## TO DO
Every line that contains "down" must be located and copied from the data.

## STUDY MATERIAL
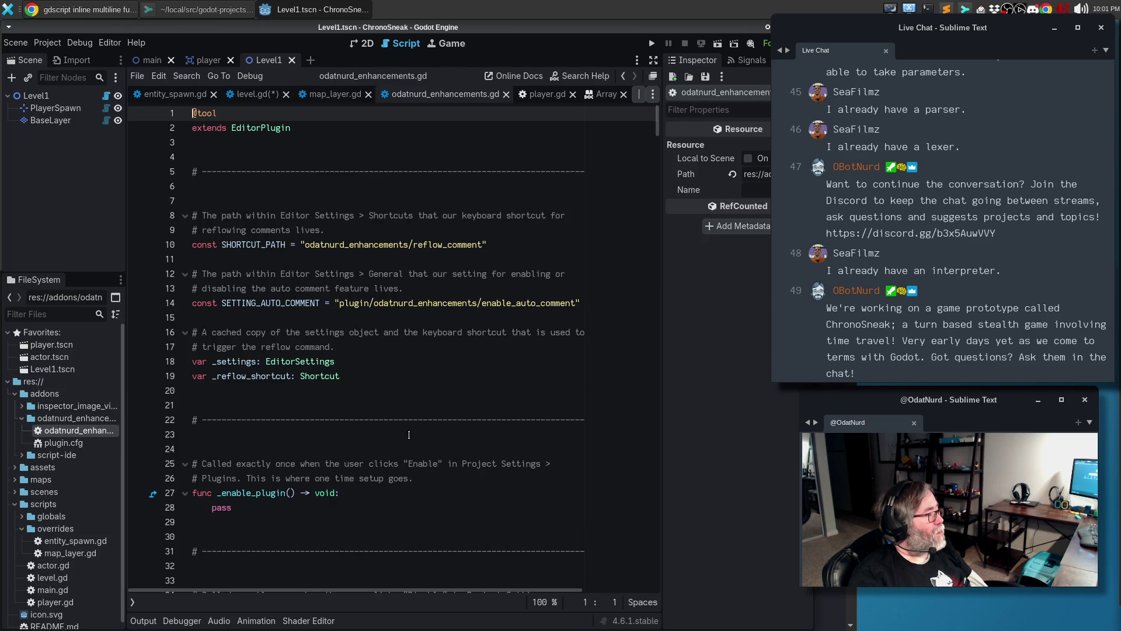
Read through the plugin script, then collapse its folder and expand the image viewer addon folder
scroll(409, 435, "down", 10)
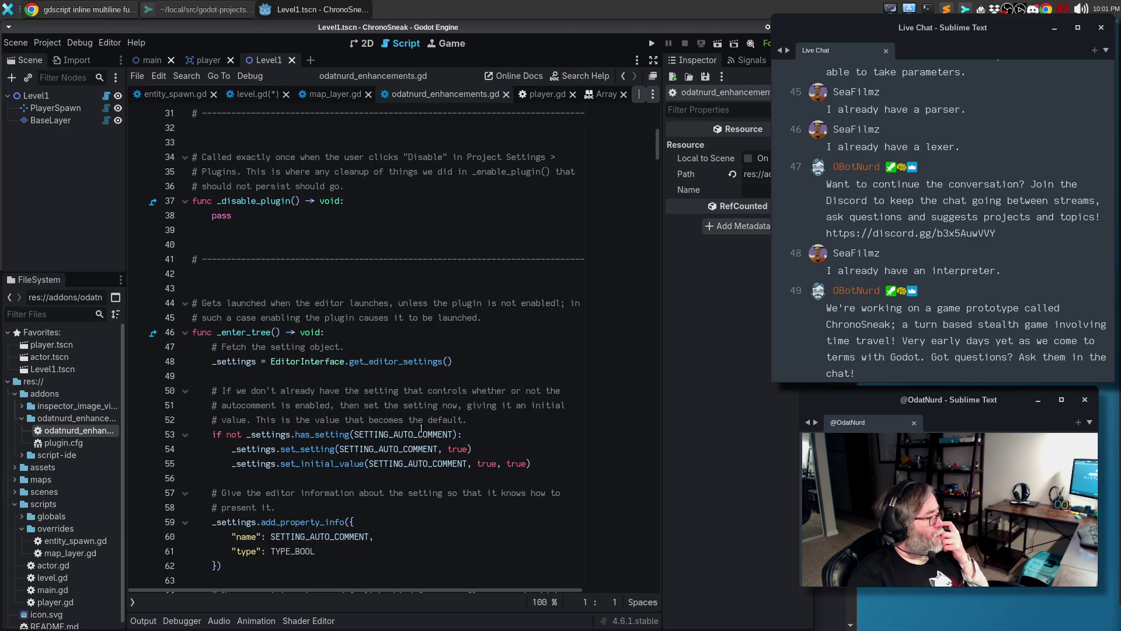
scroll(421, 429, "down", 9)
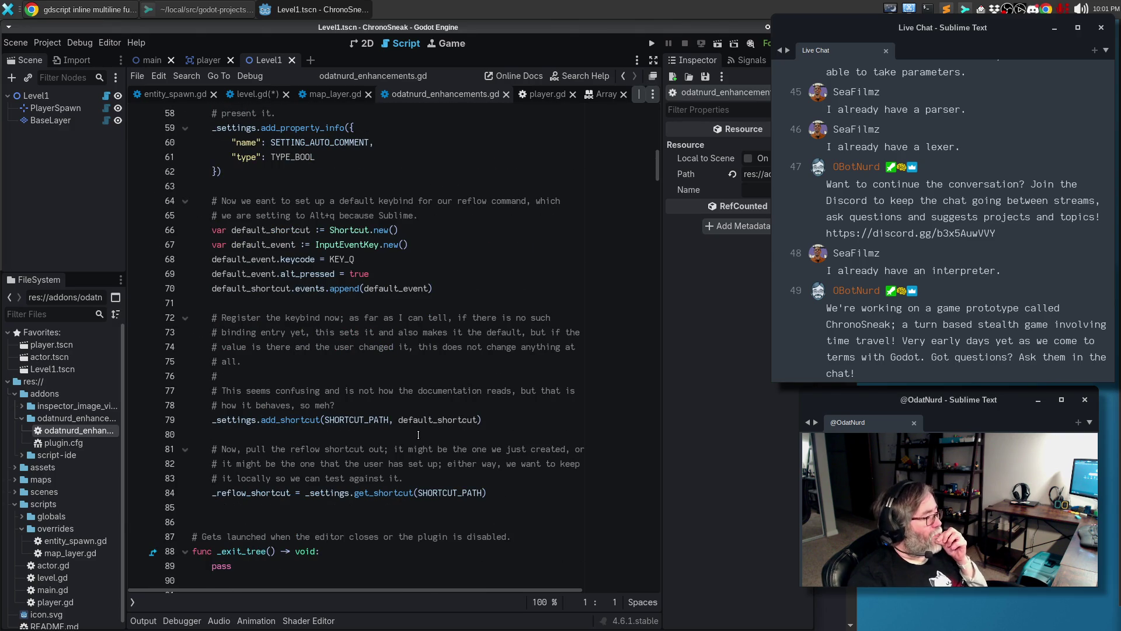
scroll(419, 434, "down", 9)
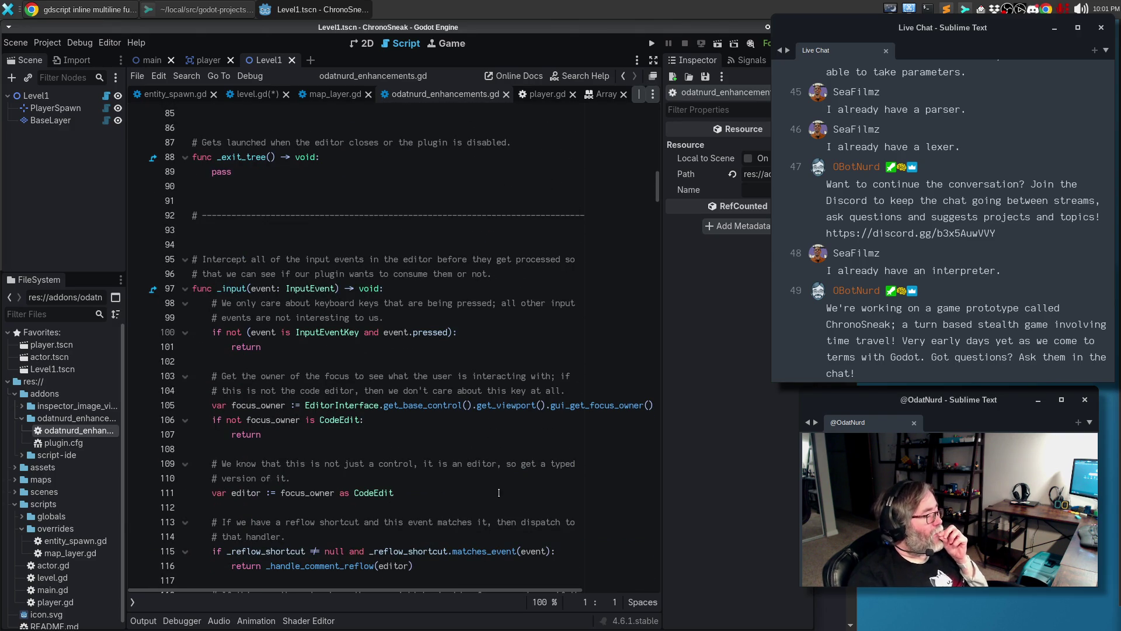
scroll(504, 487, "down", 6)
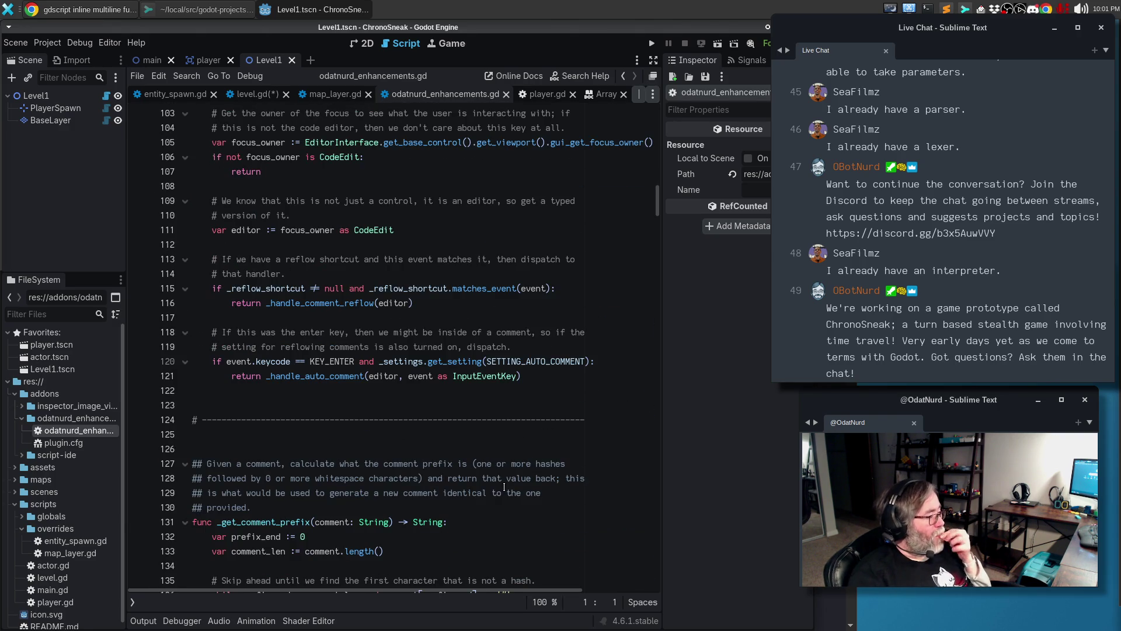
scroll(504, 487, "down", 5)
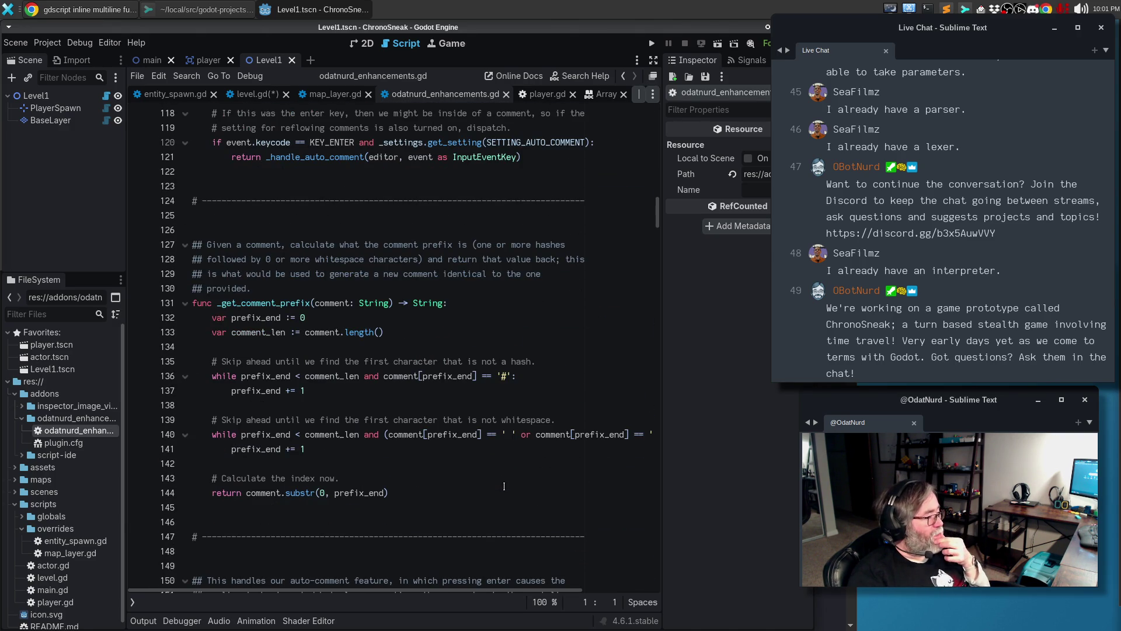
scroll(504, 487, "down", 10)
scroll(504, 486, "down", 5)
scroll(504, 486, "down", 5)
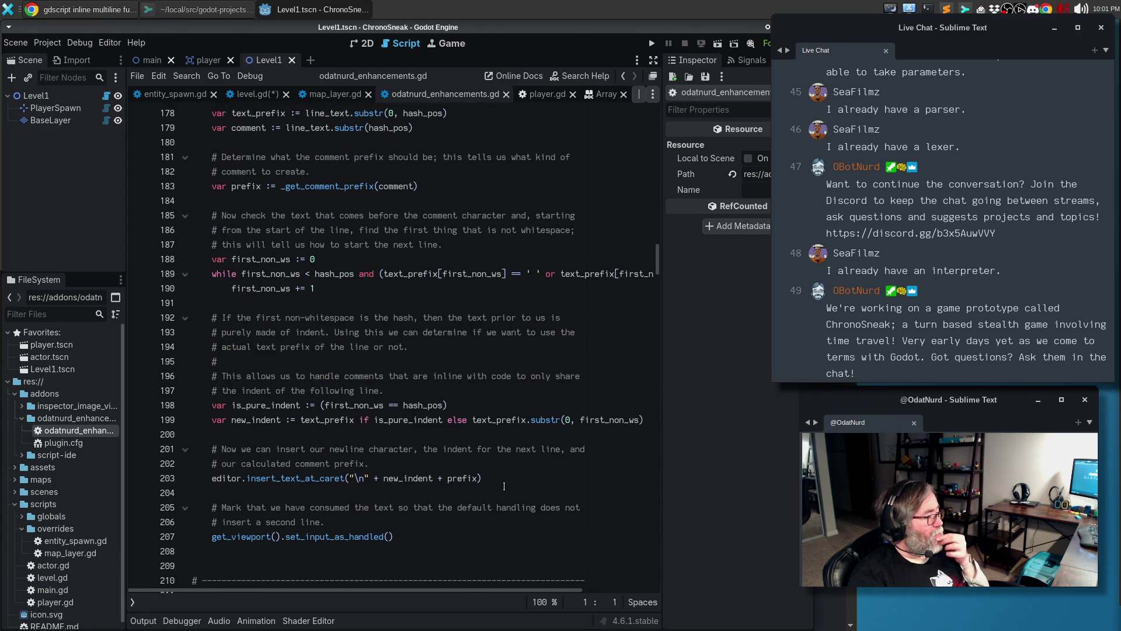
scroll(444, 438, "down", 20)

## TASK ANSWER
scroll(409, 435, "down", 10)
scroll(421, 429, "down", 9)
scroll(419, 434, "down", 9)
scroll(504, 487, "down", 6)
scroll(504, 487, "down", 5)
scroll(504, 487, "down", 10)
scroll(504, 486, "down", 5)
scroll(504, 486, "down", 5)
scroll(444, 438, "down", 20)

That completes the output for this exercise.